Working with RSA encryption for the first time.

With keys you really should be thinking entropy, not length specifically. Anyways, yes you can expand a short key into a long key, a simple solution is just repeat the key until you fill it up, a more complex solution might be to hash it and repeat the hash to fill it up (that can make coding it easier). The issue is expanding a short key to a long key does not make the key more secure. For some algorithms it's acceptable, they require a key of some size, and you want a shorter key. In that case just repeat it, you'll get something that works.

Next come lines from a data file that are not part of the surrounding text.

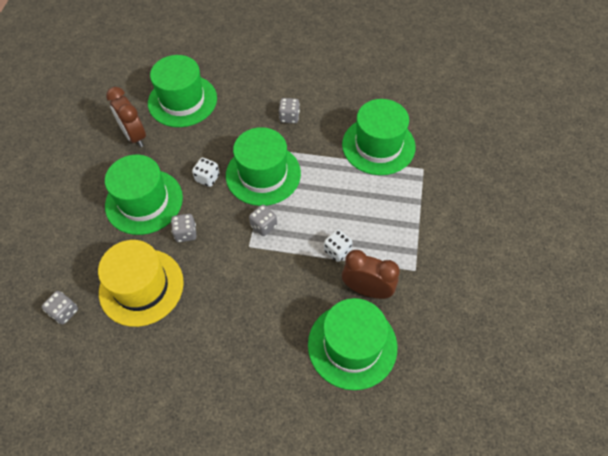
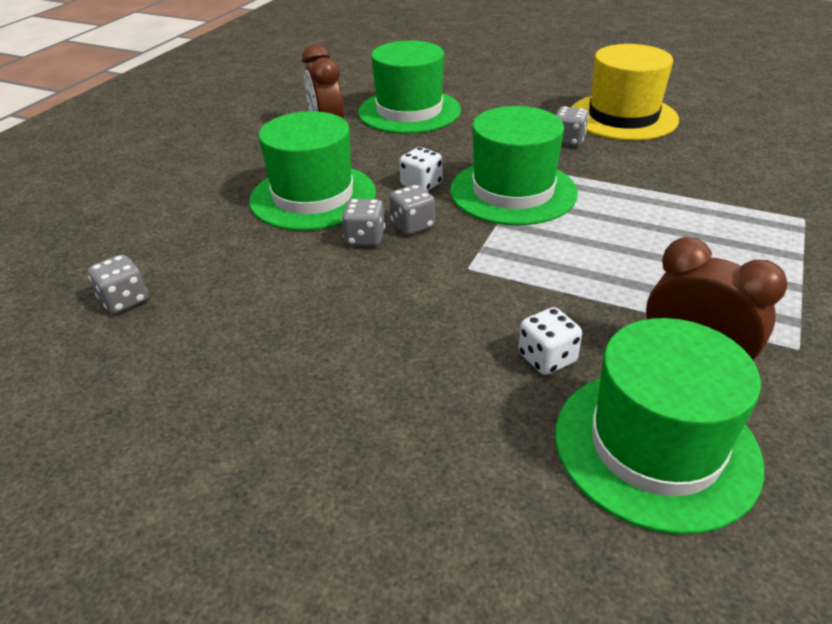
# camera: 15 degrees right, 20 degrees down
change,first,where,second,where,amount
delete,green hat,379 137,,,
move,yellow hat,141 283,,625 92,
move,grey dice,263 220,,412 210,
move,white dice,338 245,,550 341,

As for security, it's generally very poor to just expand the key like that, since it makes the key easy to brute force. Take the password "hunter2" for example, it contains letters and numbers and it's 6 characters long. So this password contains log2((26+10)6) bits of entropy (about 31 bits of entropy). If you needed a 1024-bit password you could compress the password into 31 bits, and repeat those 31-bits ~33 times. You would have yourself a 1024-bit key. Unfortunately since you just repeated the key 33 times, an attacker can do the same in their attack. The result is that your key is less secure than a 31-bit key, no matter what algorithm you use to expand the key (how much less secure than a 31-bit key depends on the assumptions you make about the input password and sometimes the algorithms used to expand the key and how it interacts with your encryption). If you start requiring decent length passwords, you might have something difficult to crack, depends on the algorithm.

So expanding the key to fill up your missing keyspace will get you encryption, but you'll have the security of your input password (trivial to crack). If you have a 1024-bit key and you really want it secure with a password, a minimum requirement of a random 198 character alphanumeric password or 77 random words would probably get you something resembling secure. Obviously, that's usually not a good solution, so most applications that really need a password just save the key to a file locally, and encrypt it against the weak password. If an attacker had access to that file, they could brute force against your password, but if the attacker is remote, they'd have to brute force against the key, which is your full 1024-bit secure.